Vahhabi tüccar profili

Mehmet Yuva

Mehmet Yuva

Gazete Yazarı

A+ A-

Vahhabilik, tarihi kökleri 18. yüzyılın sonunda Arabistan Yarımadası’nda zuhur eden bir itikat. Protestanlık ile Vahhabilik arasında orijinal ve enteresan ortaklıklar vardır. Her iki akımda da Yahudi-Siyonist öğretilerin derin izlerine rastlanır. İşin gerçeği şudur ki, her iki tarikatı kuran veya kurulmasına öncülük edenler Siyonist Yahudilerdir. Kapitalist-Emperyalist sistemin tesis edilmesinde belirleyici bir rol oynayan fikir erbabının öncüleridir. Konuyla ilgili onlarca bilimsel çalışma mevcuttur. Alman toplumbilimci Max Weber'in kaleme aldığı "Protestan Etik (Ahlak) ve Kapitalizmin Ruhu" adlı eser, bu tarikatın kapitalizmin dinamiklerine yaptığı etkiye açıklık getirmeye çalışmıştır.

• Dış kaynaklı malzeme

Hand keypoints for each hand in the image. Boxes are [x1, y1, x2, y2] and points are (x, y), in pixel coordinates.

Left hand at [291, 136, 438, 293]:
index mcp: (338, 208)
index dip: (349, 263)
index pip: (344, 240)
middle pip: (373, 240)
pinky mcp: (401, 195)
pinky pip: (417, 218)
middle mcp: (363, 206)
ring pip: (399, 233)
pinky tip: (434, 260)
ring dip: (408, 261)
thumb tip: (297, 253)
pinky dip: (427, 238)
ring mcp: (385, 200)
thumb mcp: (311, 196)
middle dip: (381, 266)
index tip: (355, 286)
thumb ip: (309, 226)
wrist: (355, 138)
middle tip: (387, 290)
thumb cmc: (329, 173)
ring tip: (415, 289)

Arabistanlı yazar Nasır Sait, Vahhabi inancın efendileri olan Suudi Hanedanlığın kökenlerini anlattığı "Suudi Ailesinin Tarihi" adlı kitabında Vahhabi-Suudi ahlakın, dünyevi ve toplumsal ilişkilerinde neden katı bir materyalist anlayışı egemen kılıp telkin ettiğini araştırmıştır. Bu iki önemli çalışma ve birçok akademik araştırma, Protestan ve Vahhabi mezheplerin kurucuları olan Siyonist Yahudilerin temel öğretisini teşkil eden "maddi zenginlik" felsefesinin, her iki akımın temel inanç sistemini teşkil ettiğini ortaya koymuştur. Hulasası, maddi kazanım için Allah ile aldatan, yakan ve yıkan bu zihniyet, varlığına güç katan siyasi-dini otorite ve maddi zenginlik dışında hiçbir şeye tapmaz. 

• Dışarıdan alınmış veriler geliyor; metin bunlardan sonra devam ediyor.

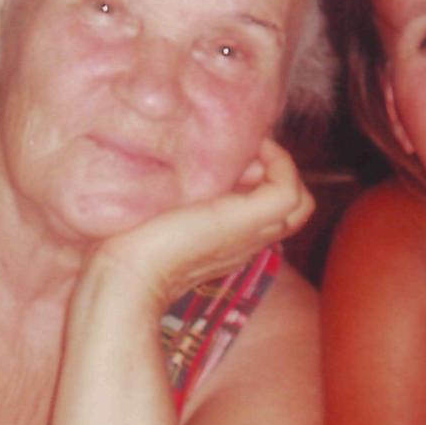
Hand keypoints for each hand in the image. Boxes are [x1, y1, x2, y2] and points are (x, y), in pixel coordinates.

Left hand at [83, 139, 314, 310]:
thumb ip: (179, 200)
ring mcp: (251, 235)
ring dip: (280, 166)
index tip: (232, 158)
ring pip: (299, 201)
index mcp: (227, 244)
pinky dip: (280, 164)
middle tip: (242, 152)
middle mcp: (246, 242)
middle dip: (273, 170)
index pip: (268, 213)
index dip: (259, 179)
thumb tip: (190, 166)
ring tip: (249, 150)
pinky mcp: (248, 223)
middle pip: (292, 208)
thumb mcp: (160, 216)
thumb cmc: (127, 247)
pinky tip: (252, 150)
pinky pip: (288, 192)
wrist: (126, 274)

Suudi Hanedanlığında çalışan yüz binlerce vatandaşımız var. Ülkenin parası dışında sizinle paylaşacakları güzel şeyler nadirdir. Yalan, dolan ve ahlaksızlığın çok yaygın olduğu şahsi tecrübelerimle sabittir. Kâbe, Kuran, Peygamber ve kutsal olan her şey üzerine edilen kasem ve yeminlerin beş para değeri yoktur. Çok ciddi garantiler almamışsanız ticaretiniz mutlak zarar eder. Ülkede çalışan, özellikle hizmetçi statüsünde olan, kadınların büyük bir bölümü ev sahipleri nezdinde ya cariye ya da cinsel objedir. Suudi hanedanlığın memuru olan efendi ülkelerden gelmiyorsanız yahut önemli meslekleri icra eden gruptan değilseniz, ağlasın sevenler o halinize. İtiraz edecek şeytanın avukatlarına seleften söyleyelim; şüphesiz en güzel çiçekler bataklıkta yaşar ve çok ince elenirse Suudi hanedanlığında da kaideyi bozan çok istisna bulunacaktır.  

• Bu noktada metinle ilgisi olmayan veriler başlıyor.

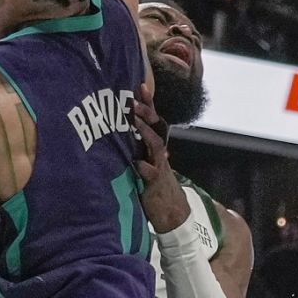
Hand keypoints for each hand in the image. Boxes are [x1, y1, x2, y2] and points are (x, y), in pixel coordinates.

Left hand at [132, 86, 190, 233]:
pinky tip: (136, 162)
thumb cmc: (156, 186)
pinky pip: (150, 172)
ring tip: (135, 121)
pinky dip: (143, 167)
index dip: (148, 103)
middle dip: (147, 111)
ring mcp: (159, 165)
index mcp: (155, 147)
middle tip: (135, 99)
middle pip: (156, 126)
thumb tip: (126, 131)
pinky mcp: (155, 182)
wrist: (172, 212)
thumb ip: (140, 148)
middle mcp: (159, 152)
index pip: (153, 120)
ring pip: (155, 144)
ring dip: (145, 131)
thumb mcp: (148, 163)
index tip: (141, 86)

Vahhabi Siyonist hastalık çirkef yüzünü Irak ve Suriye'de çok bariz ifşa etmiştir. Bu hastalık bölgemiz için ciddi bir tehdit ve büyük bir tehlikedir. Maddi zenginlik için her yol mubah diyen Vahhabi Siyonist zihniyet, ahlaksız prensiplerini ticaret sahasında da ibraz etmiştir. Halep ve İdlib vilayetleri bölgemizin en etkin ve nüfuzlu sanayi, tarım ve ticaret mekânıdır. Türkiye sınırının sıfır noktasında olan bu vilayetler Hatay, Kilis ve Gaziantep vilayetlerimizin kapı komşusudur. Halep ve İdlib soyulurken, zenginlikleri Türkiye'ye taşınırken Türk tüccarı ve tüketicisi ahlaklı davranmadı. Bu soygun ve talana ortak oldu. Çalınan malların taşınması, satılması ve tüketilmesinde rol aldı. Erdoğan-Davutoğlu hükümeti ve Suriye muhalefeti, Suriye'nin soyulmasına üç maymun oldu. Türk devleti bu organize suça paydaş oldu. Ancak en büyük namussuzluk, Türkiye'den Suriye'ye ihraç edilen ticaret mallarında yaşanıyor. Suriyeli muhalif terör grupların kontrolü ve tüccarların iştiraki ile hâsıl olan ticaret para kazanmaya en çok muhtaç olan tüccarlarımızı bile bezdirmiş durumda. Mal üretiminde sahtekârlık arşa ulaşmış durumda. Bisküvi türlerinin ambalajı üzerine yazılan gramaj ile muhtevanın farklı olması, ayçiçek yağına her türlü yağın karıştırılması ve şişe üzerindeki gramajla şişe içindeki yağın ağırlığının aynı olmaması, kuru maya paketlerinde mayadan çok tozun olması, sağlık bakanlığı onaylı doğal kaynak su diye satılan artezyen suları, çocuk mamalarında dönen dolaplar, sahtekârlık, düzenbazlık, faturada oynamalar, batakçılık, hilecilik hudut ticaretinin yeni adı. Arapçada deyimdir: "Bir halkın musibeti başka bir halkın ticareti için faydalı olabilir". Musibetten bile yağ çıkartan Türkiye'nin Vahhabi hükümeti ve ürünü olan Vahhabi tüccar profili musibetin kendisidir.